Adaptability has been central to Eric Adams’ life, career and first days as mayor. And it’s the mindset he’s asking New Yorkers to adopt amid the omicron surge.

“We’re going to pivot, we’re going to shift, we’re going to adjust,” he told reporters Monday after visiting a school in the Bronx. “We’re going to get it done. That’s the bottom line.”

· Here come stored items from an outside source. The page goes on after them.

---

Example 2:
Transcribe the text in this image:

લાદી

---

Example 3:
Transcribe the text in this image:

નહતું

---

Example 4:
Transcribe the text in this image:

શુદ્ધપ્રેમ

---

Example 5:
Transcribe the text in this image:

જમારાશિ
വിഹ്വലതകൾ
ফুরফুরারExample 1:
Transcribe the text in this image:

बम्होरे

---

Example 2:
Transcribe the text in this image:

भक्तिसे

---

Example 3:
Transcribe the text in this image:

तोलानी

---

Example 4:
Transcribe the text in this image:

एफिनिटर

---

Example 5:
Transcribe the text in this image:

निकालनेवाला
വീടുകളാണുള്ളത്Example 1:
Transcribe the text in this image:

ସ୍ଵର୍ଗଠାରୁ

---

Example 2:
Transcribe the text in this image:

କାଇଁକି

Adams is urging faith in his fledgling administration’s ability to make changes when and where necessary in response to COVID-19.


What You Need To Know

  • Adams has a blueprint to live with COVID, but details will be determined on case-by-case basis

  • Asked about COVID policies for schools, Adams has a mantra: pivot, shift, adjust

  • Staying on his toes has been part of 110th mayor's life and career

Asked these past days for his strategy on school staffing shortages, vaccine booster mandates and the like, he’s answered with some variation of: we’ll make a decision when we need to make a decision.

He said in a Bloomberg TV interview: “We have to figure out, how do we live with COVID? Let’s be smarter, socially distancing, washing our hands, wearing our masks. When it’s needed to do mandates for certain reasons, let’s adjust and do so and then we’ll come back around.”

Earlier in the Bronx, the newly minted 110th mayor drew parallels between the city adapting to survive and his mother doing so.

“We’ve lived a life where we had to figure it out,” he said. “My mother raised six children by herself and she didn’t do it in some process. Every day, she figured out, what am I going to put together?”

The first days of Adams’ mayoralty themselves have required flexibility.

He scrapped his plan to hold an inauguration ceremony at Brooklyn’s King Theatre as COVID-19 caseload numbers spiked and merged his taking of the oath with the Times Square’s new year’s celebration.

His first weekend on the job involved last-minute additions to his public schedule due to the shooting of an NYPD officer and an incoming winter weather event.

On Monday, NY1 asked Adams what the public can anticipate with him at the helm.

“They can expect the unexpected,” he told “Mornings On 1.” “New Yorkers are unexpected.”